JOB ITEM - Every record that follows should be written out word for word; the pictures stay out.

DATA FOR THIS EXERCISE -
⟨

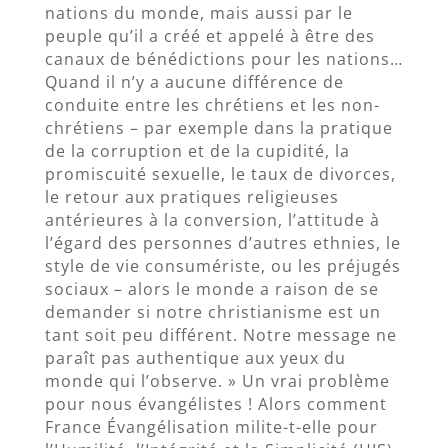
nations du monde, mais aussi par le
peuple qu’il a créé et appelé à être des
canaux de bénédictions pour les nations…
Quand il n’y a aucune différence de
conduite entre les chrétiens et les non-
chrétiens – par exemple dans la pratique
de la corruption et de la cupidité, la
promiscuité sexuelle, le taux de divorces,
le retour aux pratiques religieuses
antérieures à la conversion, l’attitude à
l’égard des personnes d’autres ethnies, le
style de vie consumériste, ou les préjugés
sociaux – alors le monde a raison de se
demander si notre christianisme est un
tant soit peu différent. Notre message ne
paraît pas authentique aux yeux du
monde qui l’observe. » Un vrai problème
pour nous évangélistes ! Alors comment
France Évangélisation milite-t-elle pour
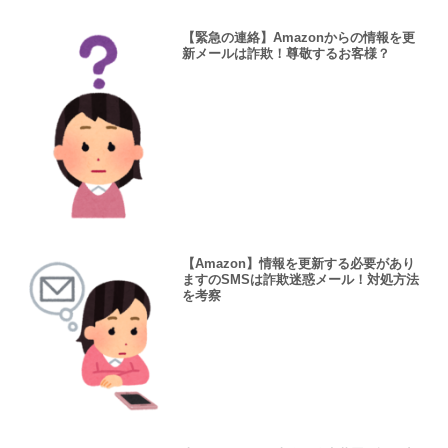
【緊急の連絡】Amazonからの情報を更
新メールは詐欺！尊敬するお客様？
【Amazon】情報を更新する必要があり
ますのSMSは詐欺迷惑メール！対処方法
を考察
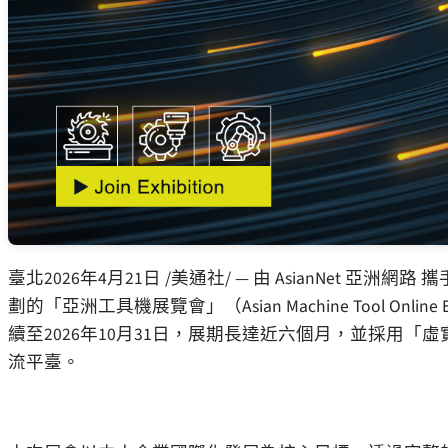
臺北
2026年4月21日
/美通社/ — 由 AsianNet 亞洲網路 攜
劃的「亞洲工具機展覽會」（Asian Machine Tool Onli
續至2026年10月31日，展期長達近六個月，並採用
流平臺。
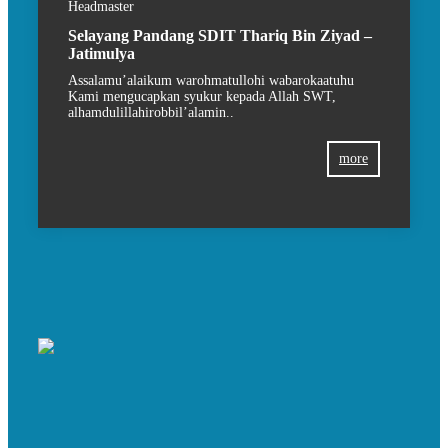
Headmaster
Selayang Pandang SDIT Thariq Bin Ziyad –
Jatimulya
Assalamu’alaikum warohmatullohi wabarokaatuhu
Kami mengucapkan syukur kepada Allah SWT,
alhamdulillahirobbil’alamin..
more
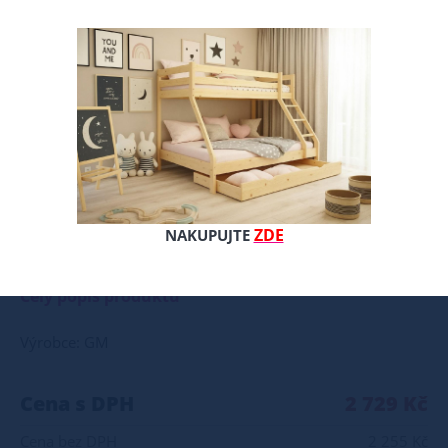
ZDE
NAKUPUJTE
Montessori dětská postel z masivní borovice s ochrannými bariérkami – bezpečí, kvalita a podpora samostatnosti vašeho dítěte Objevte praktickou a bezpečnou Montessori postel, která podporuje přirozenou samostatnost a rozvoj dítěte podle principů Montessori pedagogiky. Tato dětská postel je vyrobena z kvalitního masivního borovicového dřeva, které se vyznačuje pevností, odolností a dlouhou životností. Borovicový masiv navíc přináší do interiéru přírodní vzhled a zdravé prostředí bez škodlivých látek. Bezpečná a funkční konstrukce Ochranné bariérky po třech stranách (výška 16 cm) zajišťují maximální bezpečí během spánku i hry. Dítě se nemusí bát pádu, a rodiče mohou být klidní. Postel je nízko u země – výška bočnice od podlahy je pouhých 6 cm a rošt je uložen ve výšce 2,5 cm nad zemí. To dětem umožňuje snadné a bezpečné vylézání i zalézání do postele bez potřeby pomoci dospělých. Otevřená strana bez zábrany podporuje volný pohyb dítěte, čímž naplňuje základní principy Montessori Rozměry postele Celková šířka konstrukce je 96 cm – ideální pro matraci o rozměrech 90 x 200 cm Výška čel je 29 cm Doporučená výška matrace: 10–12 cm, pro maximální bezpečí v kombinaci s bariérkami. Kvalitní materiály a zpracování Vyrobena z masivu borovice – 100% přírodní materiál, ekologicky šetrný a zdravotně nezávadný. Povrch lze ošetřit přírodními oleji, vosky nebo laky, které splňují normy pro dětský nábytek. Zaoblené hrany a pečlivě opracované plochy chrání děti před zraněním Vysoce kvalitní borovicový masiv Ochranné bariérky po třech stranách Nízká konstrukce – vhodná pro malé děti od útlého věku Podpora samostatnosti dle Montessori zásad Pevný rošt v ceně Jednoduchá montáž – zvládne ji každý rodič Vhodná pro kluky i holky
Celý popis produktu
Výrobce: GM
Cena s DPH
2 729 Kč
Cena bez DPH
2 255 Kč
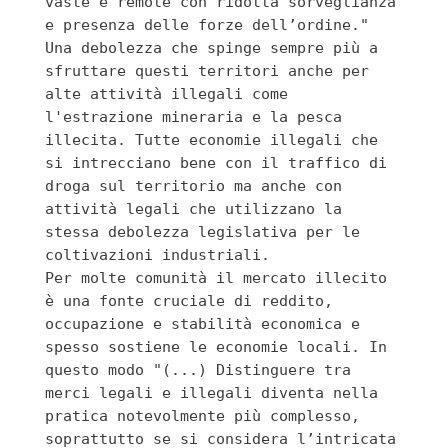
vaste e remote con ridotta sorveglianza 
e presenza delle forze dell’ordine." 
Una debolezza che spinge sempre più a 
sfruttare questi territori anche per 
alte attività illegali come 
l'estrazione mineraria e la pesca 
illecita. Tutte economie illegali che 
si intrecciano bene con il traffico di 
droga sul territorio ma anche con 
attività legali che utilizzano la 
stessa debolezza legislativa per le 
Per molte comunità il mercato illecito 
è una fonte cruciale di reddito, 
occupazione e stabilità economica e 
spesso sostiene le economie locali. In 
questo modo "(...) 
Distinguere tra 
merci legali e illegali diventa nella 
pratica notevolmente più complesso, 
soprattutto se si considera l’intricata 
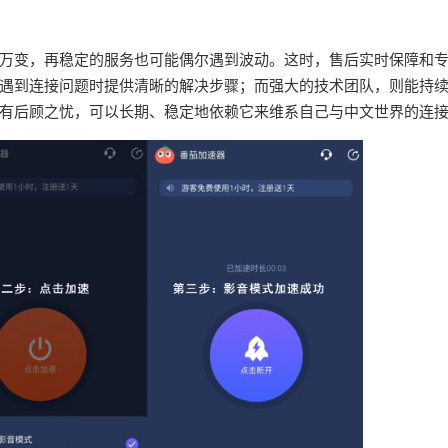
万变，再稳定的服务也可能偶尔遇到波动。这时，售后实时保障和
遇到连接问题时提供清晰的解决步骤；而强大的技术团队，则能持
有后顾之忧，可以长期、稳定地依赖它来维系自己与中文世界的连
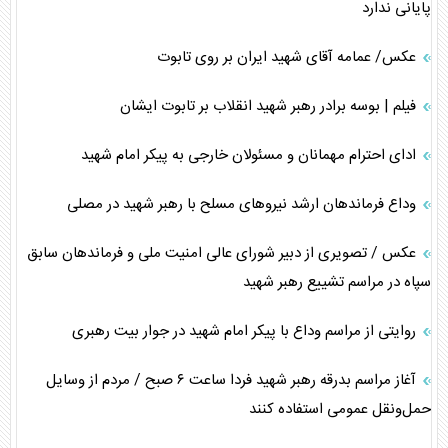
پایانی ندارد
عکس/ عمامه آقای شهید ایران بر روی تابوت
فیلم | بوسه برادر رهبر شهید انقلاب بر تابوت ایشان
ادای احترام مهمانان و مسئولان خارجی به پیکر امام شهید
وداع فرماندهان ارشد نیروهای مسلح با رهبر شهید در مصلی
عکس / تصویری از دبیر شورای عالی امنیت ملی و فرماندهان سابق
سپاه در مراسم تشییع رهبر شهید
روایتی از مراسم وداع با پیکر امام شهید در جوار بیت رهبری
آغاز مراسم بدرقه رهبر شهید فردا ساعت ۶ صبح / مردم از وسایل
حمل‌ونقل عمومی استفاده کنند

⟩

OUTPUT BELOW -
nations du monde, mais aussi par le
peuple qu’il a créé et appelé à être des
canaux de bénédictions pour les nations…
Quand il n’y a aucune différence de
conduite entre les chrétiens et les non-
chrétiens – par exemple dans la pratique
de la corruption et de la cupidité, la
promiscuité sexuelle, le taux de divorces,
le retour aux pratiques religieuses
antérieures à la conversion, l’attitude à
l’égard des personnes d’autres ethnies, le
style de vie consumériste, ou les préjugés
sociaux – alors le monde a raison de se
demander si notre christianisme est un
tant soit peu différent. Notre message ne
paraît pas authentique aux yeux du
monde qui l’observe. » Un vrai problème
pour nous évangélistes ! Alors comment
France Évangélisation milite-t-elle pour
【緊急の連絡】Amazonからの情報を更
新メールは詐欺！尊敬するお客様？
【Amazon】情報を更新する必要があり
ますのSMSは詐欺迷惑メール！対処方法
を考察
臺北
2026年4月21日
/美通社/ — 由 AsianNet 亞洲網路 攜
劃的「亞洲工具機展覽會」（Asian Machine Tool Onli
續至2026年10月31日，展期長達近六個月，並採用
流平臺。
Headmaster
Selayang Pandang SDIT Thariq Bin Ziyad –
Jatimulya
Assalamu’alaikum warohmatullohi wabarokaatuhu
Kami mengucapkan syukur kepada Allah SWT,
alhamdulillahirobbil’alamin..
more
ZDE
NAKUPUJTE
Montessori dětská postel z masivní borovice s ochrannými bariérkami – bezpečí, kvalita a podpora samostatnosti vašeho dítěte Objevte praktickou a bezpečnou Montessori postel, která podporuje přirozenou samostatnost a rozvoj dítěte podle principů Montessori pedagogiky. Tato dětská postel je vyrobena z kvalitního masivního borovicového dřeva, které se vyznačuje pevností, odolností a dlouhou životností. Borovicový masiv navíc přináší do interiéru přírodní vzhled a zdravé prostředí bez škodlivých látek. Bezpečná a funkční konstrukce Ochranné bariérky po třech stranách (výška 16 cm) zajišťují maximální bezpečí během spánku i hry. Dítě se nemusí bát pádu, a rodiče mohou být klidní. Postel je nízko u země – výška bočnice od podlahy je pouhých 6 cm a rošt je uložen ve výšce 2,5 cm nad zemí. To dětem umožňuje snadné a bezpečné vylézání i zalézání do postele bez potřeby pomoci dospělých. Otevřená strana bez zábrany podporuje volný pohyb dítěte, čímž naplňuje základní principy Montessori Rozměry postele Celková šířka konstrukce je 96 cm – ideální pro matraci o rozměrech 90 x 200 cm Výška čel je 29 cm Doporučená výška matrace: 10–12 cm, pro maximální bezpečí v kombinaci s bariérkami. Kvalitní materiály a zpracování Vyrobena z masivu borovice – 100% přírodní materiál, ekologicky šetrný a zdravotně nezávadný. Povrch lze ošetřit přírodními oleji, vosky nebo laky, které splňují normy pro dětský nábytek. Zaoblené hrany a pečlivě opracované plochy chrání děti před zraněním Vysoce kvalitní borovicový masiv Ochranné bariérky po třech stranách Nízká konstrukce – vhodná pro malé děti od útlého věku Podpora samostatnosti dle Montessori zásad Pevný rošt v ceně Jednoduchá montáž – zvládne ji každý rodič Vhodná pro kluky i holky
Celý popis produktu
Výrobce: GM
Cena s DPH
2 729 Kč
Cena bez DPH
2 255 Kč
vaste e remote con ridotta sorveglianza 
e presenza delle forze dell’ordine." 
Una debolezza che spinge sempre più a 
sfruttare questi territori anche per 
alte attività illegali come 
l'estrazione mineraria e la pesca 
illecita. Tutte economie illegali che 
si intrecciano bene con il traffico di 
droga sul territorio ma anche con 
attività legali che utilizzano la 
stessa debolezza legislativa per le 
Per molte comunità il mercato illecito 
è una fonte cruciale di reddito, 
occupazione e stabilità economica e 
spesso sostiene le economie locali. In 
questo modo "(...) 
Distinguere tra 
merci legali e illegali diventa nella 
pratica notevolmente più complesso, 
soprattutto se si considera l’intricata 
万变，再稳定的服务也可能偶尔遇到波动。这时，售后实时保障和
遇到连接问题时提供清晰的解决步骤；而强大的技术团队，则能持
有后顾之忧，可以长期、稳定地依赖它来维系自己与中文世界的连
پایانی ندارد
عکس/ عمامه آقای شهید ایران بر روی تابوت
فیلم | بوسه برادر رهبر شهید انقلاب بر تابوت ایشان
ادای احترام مهمانان و مسئولان خارجی به پیکر امام شهید
وداع فرماندهان ارشد نیروهای مسلح با رهبر شهید در مصلی
عکس / تصویری از دبیر شورای عالی امنیت ملی و فرماندهان سابق
سپاه در مراسم تشییع رهبر شهید
روایتی از مراسم وداع با پیکر امام شهید در جوار بیت رهبری
آغاز مراسم بدرقه رهبر شهید فردا ساعت ۶ صبح / مردم از وسایل
حمل‌ونقل عمومی استفاده کنند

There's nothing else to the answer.